**Exercise description**:
Reproduce all of the entries below, swapping "collector number" for "field number" wherever it occurs and leaving everything else unchanged.

**Records provided**:
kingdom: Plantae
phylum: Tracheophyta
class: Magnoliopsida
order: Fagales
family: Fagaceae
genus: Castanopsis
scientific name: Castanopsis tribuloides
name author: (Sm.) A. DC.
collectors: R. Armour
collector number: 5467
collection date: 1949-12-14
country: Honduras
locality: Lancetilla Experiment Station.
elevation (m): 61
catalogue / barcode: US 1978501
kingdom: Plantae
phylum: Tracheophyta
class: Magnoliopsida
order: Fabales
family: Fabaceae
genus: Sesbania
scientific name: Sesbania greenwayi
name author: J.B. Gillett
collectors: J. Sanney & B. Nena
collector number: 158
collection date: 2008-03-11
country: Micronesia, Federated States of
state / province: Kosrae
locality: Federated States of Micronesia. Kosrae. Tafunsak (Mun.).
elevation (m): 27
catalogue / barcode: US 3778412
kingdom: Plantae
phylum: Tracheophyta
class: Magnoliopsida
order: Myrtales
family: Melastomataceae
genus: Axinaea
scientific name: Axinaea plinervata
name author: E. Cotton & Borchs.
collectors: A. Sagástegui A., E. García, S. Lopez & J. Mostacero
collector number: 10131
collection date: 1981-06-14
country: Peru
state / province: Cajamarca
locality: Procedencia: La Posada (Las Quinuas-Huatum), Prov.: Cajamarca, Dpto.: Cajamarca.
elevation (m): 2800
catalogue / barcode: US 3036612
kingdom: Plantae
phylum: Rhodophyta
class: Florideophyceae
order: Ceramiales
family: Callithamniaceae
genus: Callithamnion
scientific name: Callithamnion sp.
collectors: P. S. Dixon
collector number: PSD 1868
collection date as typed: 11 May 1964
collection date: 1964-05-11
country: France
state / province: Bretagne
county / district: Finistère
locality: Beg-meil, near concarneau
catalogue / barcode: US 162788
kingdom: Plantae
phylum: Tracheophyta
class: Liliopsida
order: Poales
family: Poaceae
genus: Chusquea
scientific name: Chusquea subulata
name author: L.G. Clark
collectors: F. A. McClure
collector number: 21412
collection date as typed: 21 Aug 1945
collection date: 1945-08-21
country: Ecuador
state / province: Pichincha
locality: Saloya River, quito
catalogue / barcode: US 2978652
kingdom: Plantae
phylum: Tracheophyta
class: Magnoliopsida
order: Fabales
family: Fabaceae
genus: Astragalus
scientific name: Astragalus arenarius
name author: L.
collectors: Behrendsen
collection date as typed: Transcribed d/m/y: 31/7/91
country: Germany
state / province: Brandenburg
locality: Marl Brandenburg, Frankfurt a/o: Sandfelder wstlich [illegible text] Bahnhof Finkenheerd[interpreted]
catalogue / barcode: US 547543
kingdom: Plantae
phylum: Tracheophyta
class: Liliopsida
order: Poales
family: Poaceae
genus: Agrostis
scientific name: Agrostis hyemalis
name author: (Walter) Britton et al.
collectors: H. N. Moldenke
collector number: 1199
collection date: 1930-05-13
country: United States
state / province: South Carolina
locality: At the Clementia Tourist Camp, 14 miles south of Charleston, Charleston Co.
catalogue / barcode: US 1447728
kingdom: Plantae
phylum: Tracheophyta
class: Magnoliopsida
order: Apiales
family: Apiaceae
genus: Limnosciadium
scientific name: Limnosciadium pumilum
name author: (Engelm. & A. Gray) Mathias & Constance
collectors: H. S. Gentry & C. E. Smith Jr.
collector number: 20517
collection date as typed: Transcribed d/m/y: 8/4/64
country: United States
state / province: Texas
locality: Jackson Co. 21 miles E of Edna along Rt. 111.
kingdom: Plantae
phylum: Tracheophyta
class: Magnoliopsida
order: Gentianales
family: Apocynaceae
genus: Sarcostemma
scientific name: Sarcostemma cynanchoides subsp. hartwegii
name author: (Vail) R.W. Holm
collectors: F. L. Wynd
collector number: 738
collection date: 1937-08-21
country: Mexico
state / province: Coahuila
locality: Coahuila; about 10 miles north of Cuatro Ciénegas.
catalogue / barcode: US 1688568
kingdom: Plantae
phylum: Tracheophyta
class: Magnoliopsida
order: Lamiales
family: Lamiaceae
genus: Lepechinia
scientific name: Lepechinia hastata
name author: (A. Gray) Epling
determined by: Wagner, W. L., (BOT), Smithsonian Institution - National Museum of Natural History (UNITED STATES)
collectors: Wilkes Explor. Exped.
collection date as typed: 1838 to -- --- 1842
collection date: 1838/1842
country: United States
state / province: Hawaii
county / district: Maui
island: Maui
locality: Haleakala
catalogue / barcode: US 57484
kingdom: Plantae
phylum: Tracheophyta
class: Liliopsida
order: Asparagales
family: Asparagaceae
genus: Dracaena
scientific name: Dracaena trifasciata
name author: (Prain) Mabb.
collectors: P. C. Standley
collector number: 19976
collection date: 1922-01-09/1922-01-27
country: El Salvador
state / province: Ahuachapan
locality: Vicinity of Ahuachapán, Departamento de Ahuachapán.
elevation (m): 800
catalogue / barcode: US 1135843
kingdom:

**Result of the task**:
kingdom: Plantae
phylum: Tracheophyta
class: Magnoliopsida
order: Fagales
family: Fagaceae
genus: Castanopsis
scientific name: Castanopsis tribuloides
name author: (Sm.) A. DC.
collectors: R. Armour
field number: 5467
collection date: 1949-12-14
country: Honduras
locality: Lancetilla Experiment Station.
elevation (m): 61
catalogue / barcode: US 1978501
kingdom: Plantae
phylum: Tracheophyta
class: Magnoliopsida
order: Fabales
family: Fabaceae
genus: Sesbania
scientific name: Sesbania greenwayi
name author: J.B. Gillett
collectors: J. Sanney & B. Nena
field number: 158
collection date: 2008-03-11
country: Micronesia, Federated States of
state / province: Kosrae
locality: Federated States of Micronesia. Kosrae. Tafunsak (Mun.).
elevation (m): 27
catalogue / barcode: US 3778412
kingdom: Plantae
phylum: Tracheophyta
class: Magnoliopsida
order: Myrtales
family: Melastomataceae
genus: Axinaea
scientific name: Axinaea plinervata
name author: E. Cotton & Borchs.
collectors: A. Sagástegui A., E. García, S. Lopez & J. Mostacero
field number: 10131
collection date: 1981-06-14
country: Peru
state / province: Cajamarca
locality: Procedencia: La Posada (Las Quinuas-Huatum), Prov.: Cajamarca, Dpto.: Cajamarca.
elevation (m): 2800
catalogue / barcode: US 3036612
kingdom: Plantae
phylum: Rhodophyta
class: Florideophyceae
order: Ceramiales
family: Callithamniaceae
genus: Callithamnion
scientific name: Callithamnion sp.
collectors: P. S. Dixon
field number: PSD 1868
collection date as typed: 11 May 1964
collection date: 1964-05-11
country: France
state / province: Bretagne
county / district: Finistère
locality: Beg-meil, near concarneau
catalogue / barcode: US 162788
kingdom: Plantae
phylum: Tracheophyta
class: Liliopsida
order: Poales
family: Poaceae
genus: Chusquea
scientific name: Chusquea subulata
name author: L.G. Clark
collectors: F. A. McClure
field number: 21412
collection date as typed: 21 Aug 1945
collection date: 1945-08-21
country: Ecuador
state / province: Pichincha
locality: Saloya River, quito
catalogue / barcode: US 2978652
kingdom: Plantae
phylum: Tracheophyta
class: Magnoliopsida
order: Fabales
family: Fabaceae
genus: Astragalus
scientific name: Astragalus arenarius
name author: L.
collectors: Behrendsen
collection date as typed: Transcribed d/m/y: 31/7/91
country: Germany
state / province: Brandenburg
locality: Marl Brandenburg, Frankfurt a/o: Sandfelder wstlich [illegible text] Bahnhof Finkenheerd[interpreted]
catalogue / barcode: US 547543
kingdom: Plantae
phylum: Tracheophyta
class: Liliopsida
order: Poales
family: Poaceae
genus: Agrostis
scientific name: Agrostis hyemalis
name author: (Walter) Britton et al.
collectors: H. N. Moldenke
field number: 1199
collection date: 1930-05-13
country: United States
state / province: South Carolina
locality: At the Clementia Tourist Camp, 14 miles south of Charleston, Charleston Co.
catalogue / barcode: US 1447728
kingdom: Plantae
phylum: Tracheophyta
class: Magnoliopsida
order: Apiales
family: Apiaceae
genus: Limnosciadium
scientific name: Limnosciadium pumilum
name author: (Engelm. & A. Gray) Mathias & Constance
collectors: H. S. Gentry & C. E. Smith Jr.
field number: 20517
collection date as typed: Transcribed d/m/y: 8/4/64
country: United States
state / province: Texas
locality: Jackson Co. 21 miles E of Edna along Rt. 111.
kingdom: Plantae
phylum: Tracheophyta
class: Magnoliopsida
order: Gentianales
family: Apocynaceae
genus: Sarcostemma
scientific name: Sarcostemma cynanchoides subsp. hartwegii
name author: (Vail) R.W. Holm
collectors: F. L. Wynd
field number: 738
collection date: 1937-08-21
country: Mexico
state / province: Coahuila
locality: Coahuila; about 10 miles north of Cuatro Ciénegas.
catalogue / barcode: US 1688568
kingdom: Plantae
phylum: Tracheophyta
class: Magnoliopsida
order: Lamiales
family: Lamiaceae
genus: Lepechinia
scientific name: Lepechinia hastata
name author: (A. Gray) Epling
determined by: Wagner, W. L., (BOT), Smithsonian Institution - National Museum of Natural History (UNITED STATES)
collectors: Wilkes Explor. Exped.
collection date as typed: 1838 to -- --- 1842
collection date: 1838/1842
country: United States
state / province: Hawaii
county / district: Maui
island: Maui
locality: Haleakala
catalogue / barcode: US 57484
kingdom: Plantae
phylum: Tracheophyta
class: Liliopsida
order: Asparagales
family: Asparagaceae
genus: Dracaena
scientific name: Dracaena trifasciata
name author: (Prain) Mabb.
collectors: P. C. Standley
field number: 19976
collection date: 1922-01-09/1922-01-27
country: El Salvador
state / province: Ahuachapan
locality: Vicinity of Ahuachapán, Departamento de Ahuachapán.
elevation (m): 800
catalogue / barcode: US 1135843
kingdom:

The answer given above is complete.